There is a lack of clearly defined villains and Lino lacks drive, which undoubtedly hurts all the solid craft around him. Are there any good battles? Yes. Great chases? Certainly! Even those fatalities occur again and the footage is pleasant (one hundred minutes). But the whole thing is suspiciously sloppy – where a bromance could be looming, everything is played out. The majestic-looking special forces cop with whom Lino could have a boss fight is just another piece of meat, and the charismatic cop gets more space in the end, but it still gives the impression that the screenwriters don’t know what to do with her.

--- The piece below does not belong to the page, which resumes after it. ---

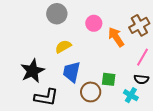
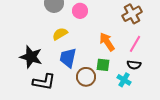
pink circle: (94, 23) -> (80, 11), moved
orange arrow: (116, 37) -> (107, 42), moved
black star: (32, 71) -> (31, 57), turned -30

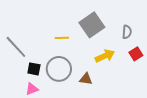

Quite possibly, someone hastily wrote on the paper “Here will be a fight in an apartment, there will be a battle at the station, there will be a chase through Paris, and here we will put a chase on a farm”. The film is nothing more than a bunch of very successful action scenes, connected by a very unconvincing detective story. Of course, we know that Lino will get his way, so we don’t pay attention to all the empty dialogue and useless conspiracy theories, but to the suppression of logic from here to there, ladies and gentlemen. Plus, it’s still too early for The Lost Bullet to turn into France’s Fast and Furious, where the laws of physics and others are thrown into a tailspin. What was a likable gritty detective story in the first one, simple but straightforward, degenerated in the second volume into a mere tramp and waste of money.

Perhaps the trio will correct this hesitation. The number two is not a waste of time, but it seems rushed and a bit unnecessary. Not that it might have any excessively big competition, which is why I nod at it in peace and calmly pass it on to old-timers who remember the era of the 90s action movies with tears in their eyes. It is a fact that most of the French and co-production blockbusters (Taken The Courier) failed to follow the magic of the original in twos, but here it is more about the fact that the same crew suddenly received a briefcase full of money without having an idea for a sequel. And so he simply filmed “more of the same” in a genre that would have gone unnoticed a few decades ago. Today we probably want a little more. But that doesn’t mean we stop hoping. Don’t let that rating fool you, I’m quite looking forward to the triple because at worst it will be “the same” again.